With demand grossly outweighing supply in many markets across the country, prices continue to steadily increase, with the average price for a home in Canada now sitting at $679,051 -- a 25.9% year-over-year increase. As such, affordable real estate -- or a lack thereof -- is at the forefront of conversations these days.

As housing prices continue to rise, a new survey from RE/MAX found that 42% of Canadians believe the high price of real estate is a barrier to entry into the market and one in three (33%) Canadian homebuyers are now exploring alternative options to help them get a foot into the housing market.

READ: Fearing Affordability, Young Ontario Home Buyers Consider Leaving Like Never Before

Popular alternatives include renting out a portion of a primary residence (21%), pooling finances with friends or family to purchase a home (13%) or living with like-minded neighbours in a co-op/shared living arrangement (7%).

The survey is part of RE/MAX's 2021 Housing Affordability Report, which also found that among prospective homebuyers, millennials and Gen Z are most likely to consider alternative regions and communities, and/or financing options to keep affordability in play. 

“While we wait for a nationally and municipally supported housing strategy based on an aggressive goal to boost our national inventory of affordable housing, there are regions across the country, especially in Western Canada, that remain accessible to first-time buyers looking to break into the market,” said Elton Ash, Regional Executive Vice President, RE/MAX of Western Canada.

According to RE/MAX, St. John’s, NL has replaced Regina, SK as the most affordable Canadian city to buy a home in 2021. On the other end of the spectrum, Canada’s two largest cities, Toronto and Vancouver, remain the least affordable cities in the country. The two major markets have struggled with significant housing affordability challenges, mainly due to low supply and high demand spurred on by low-interest rates.

As it stands, housing in most of Canada’s major markets remains largely unaffordable for the average Canadian, though as Ash mentioned there are still some regions that offer more affordable real estate than others.

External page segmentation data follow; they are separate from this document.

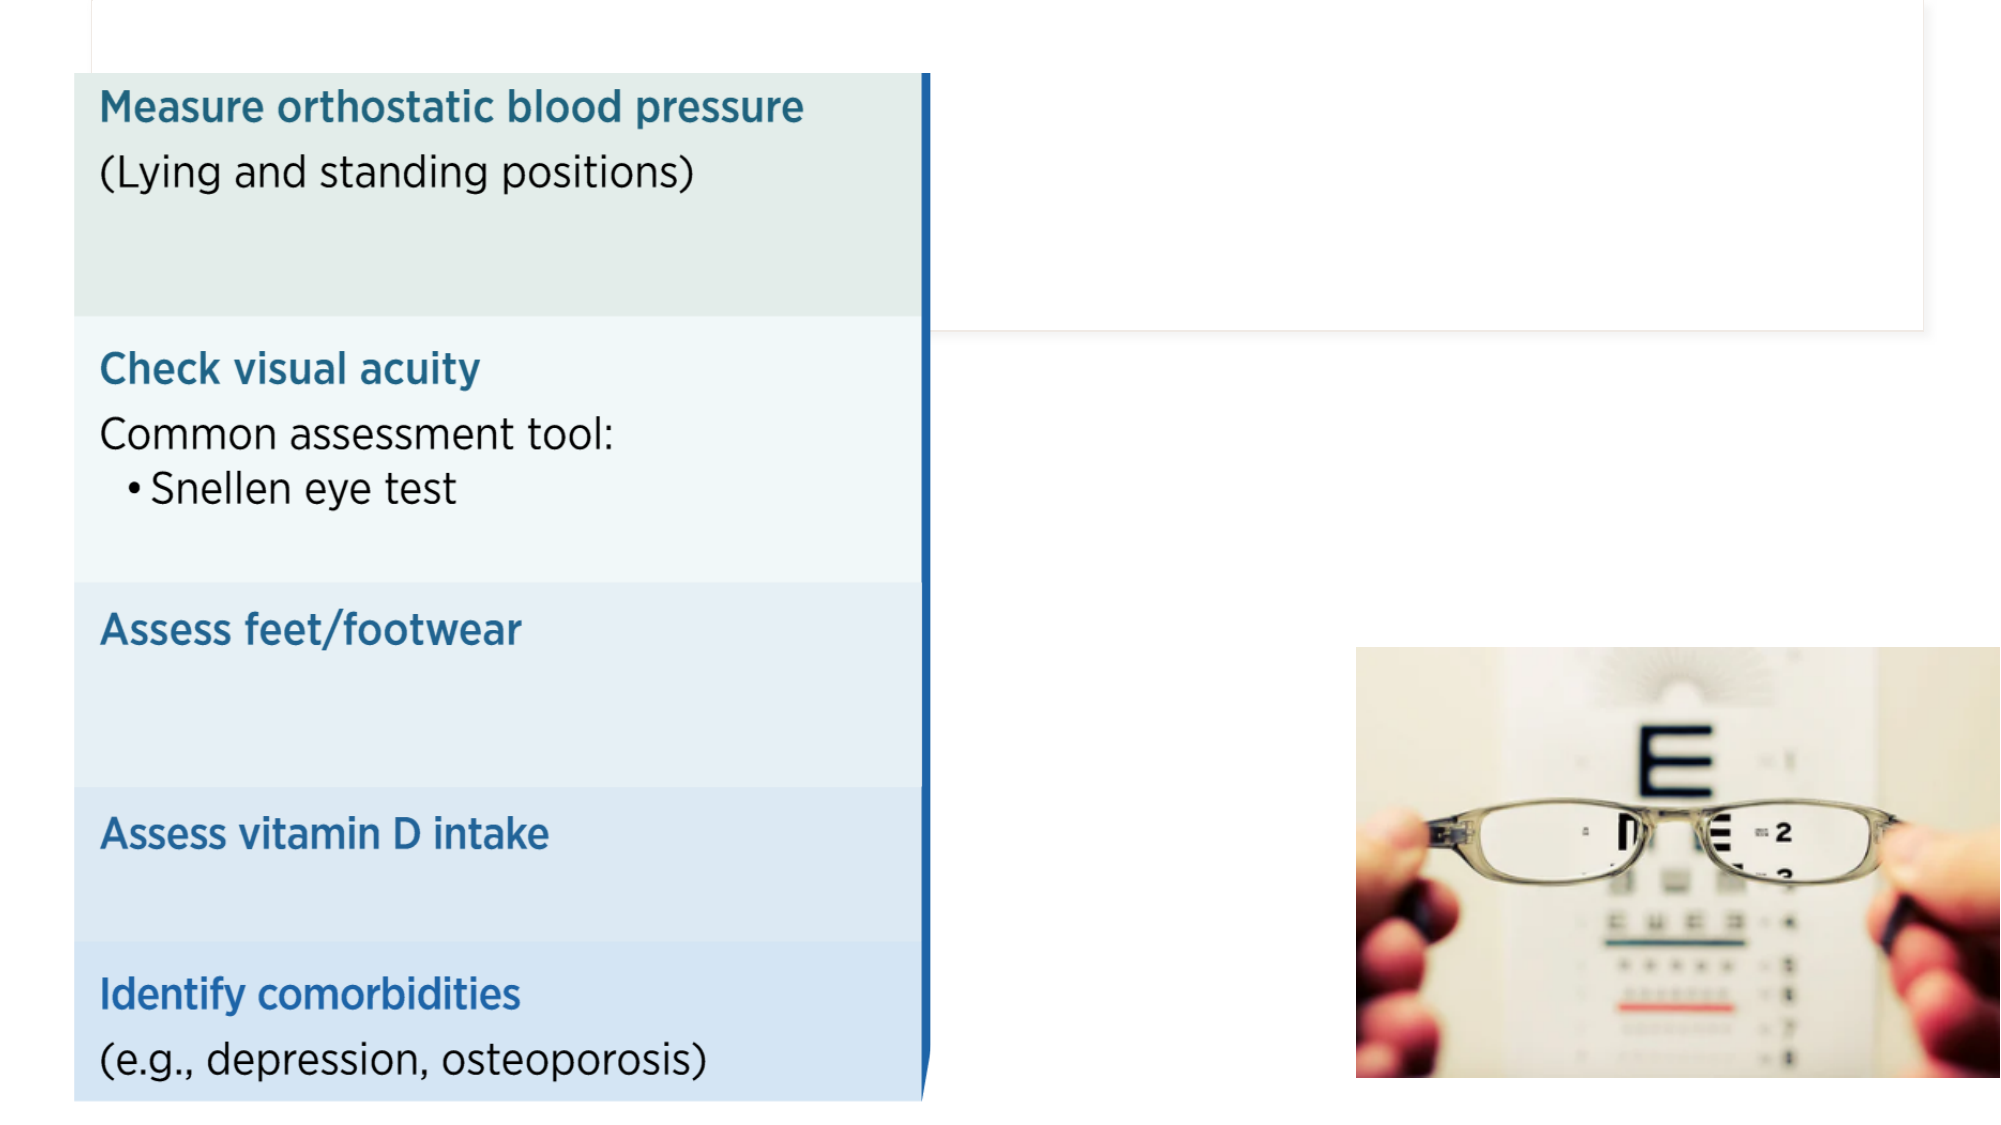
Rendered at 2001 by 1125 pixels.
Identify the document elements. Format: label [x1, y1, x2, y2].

picture [1356, 647, 2000, 1078]
picture [70, 73, 931, 1109]
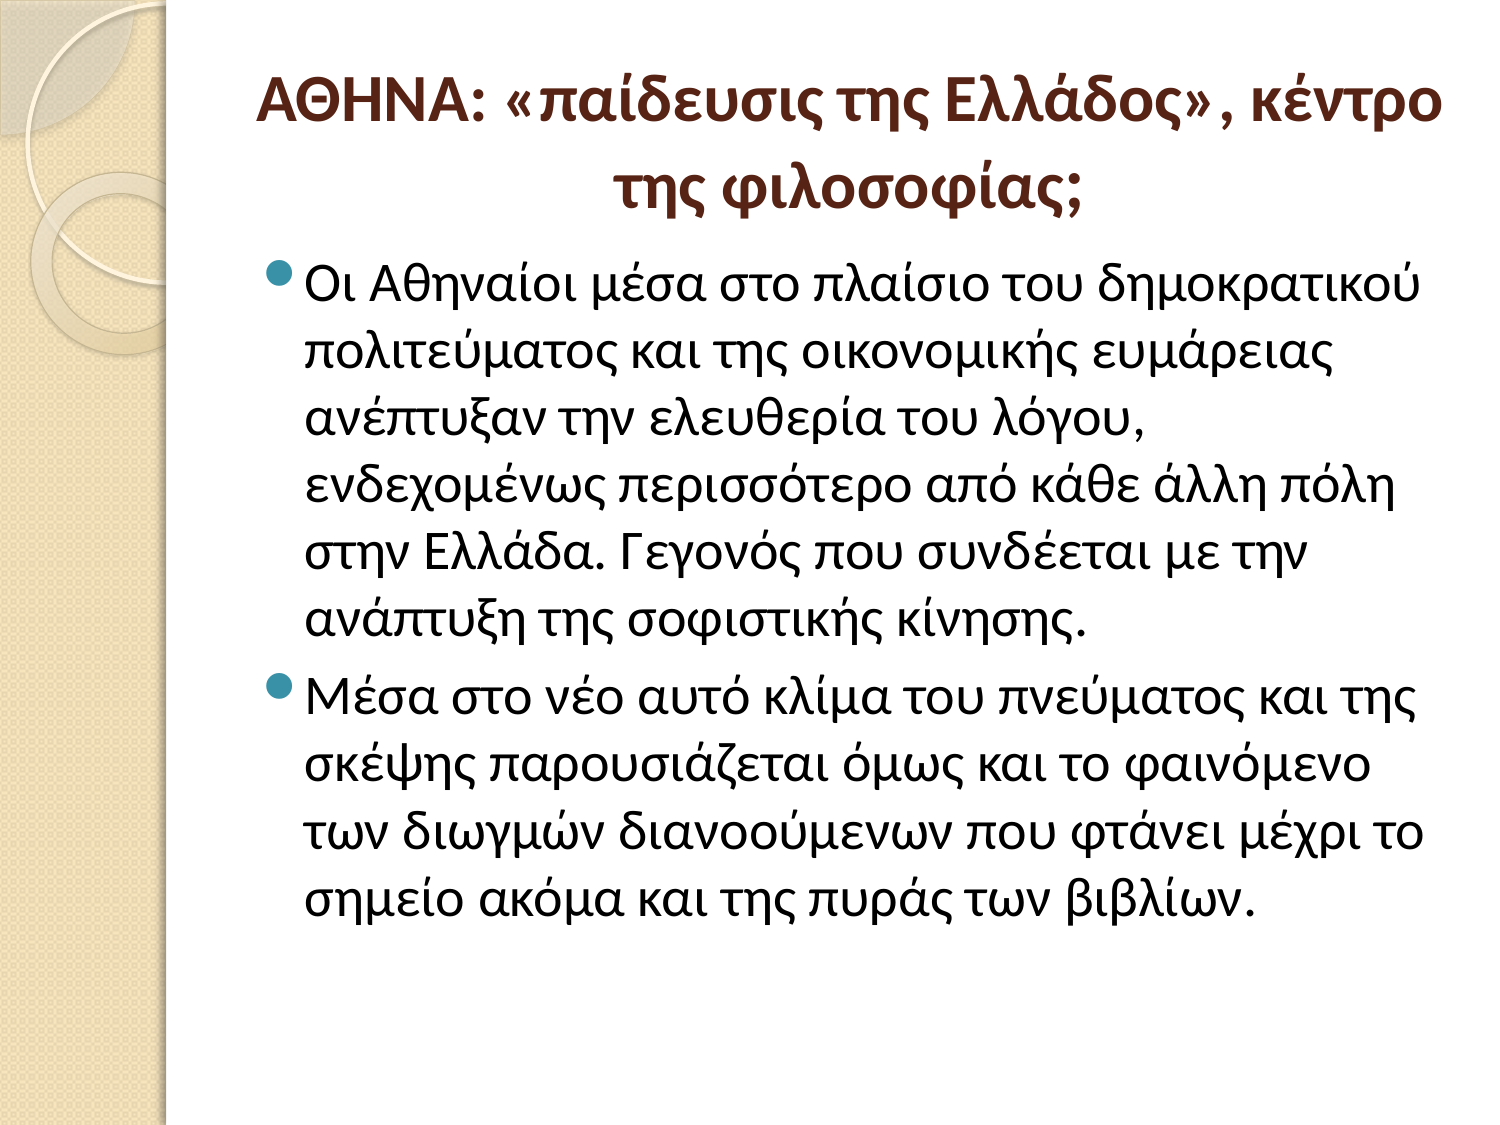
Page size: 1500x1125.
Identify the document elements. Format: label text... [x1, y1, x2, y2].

title ΑΘΗΝΑ: «παίδευσις της Ελλάδος», κέντρο της φιλοσοφίας; [235, 45, 1466, 233]
list Οι Αθηναίοι μέσα στο πλαίσιο του δημοκρατικού πολιτεύματος και της οικονομικής ευμάρειας ανέπτυξαν την ελευθερία του λόγου, ενδεχομένως περισσότερο από κάθε άλλη πόλη στην Ελλάδα. Γεγονός που συνδέεται με την ανάπτυξη της σοφιστικής κίνησης. Μέσα στο νέο αυτό κλίμα του πνεύματος και της σκέψης παρουσιάζεται όμως και το φαινόμενο των διωγμών διανοούμενων που φτάνει μέχρι το σημείο ακόμα και της πυράς των βιβλίων. [235, 237, 1466, 1025]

RE/MAX Canada analyzed house price to income ratio by various cities in Canada. Here’s how they ranked, from most to least affordable based on average sale price, monthly household income, and percentage allocated towards a mortgage.

  1. St. John's (Metro)
  2. Regina
  3. Winnipeg
  4. Edmonton
  5. Ottawa
  6. Calgary
  7. Windsor
  8. London
  9. Oshawa-Durham
  10. Hamilton
  11. Kitchener-Waterloo
  12. Brampton
  13. Victoria
  14. Toronto
  15. Vancouver

Housing affordability in canada 2021 data tableRE/MAX

While there have been some measures introduced to help curb demand, it's been said that they do little to address some of the most challenges that are impacting housing affordability in Canada.

“The common means of solving Canada’s real estate challenges, such as the introduction of the stress test, solely addresses demand rather than finding a way to ensure there are enough homes for all Canadians," said Ash and Christopher Alexander, Chief Strategy Officer and Executive Vice-President, RE/MAX of Ontario-Atlantic Canada.

"Unfortunately, we have yet to tackle the real issue behind housing affordability in Canada, which is supply. We share the RE/MAX opinion that addressing supply must be our top consideration moving forward,” said Ash and Alexander.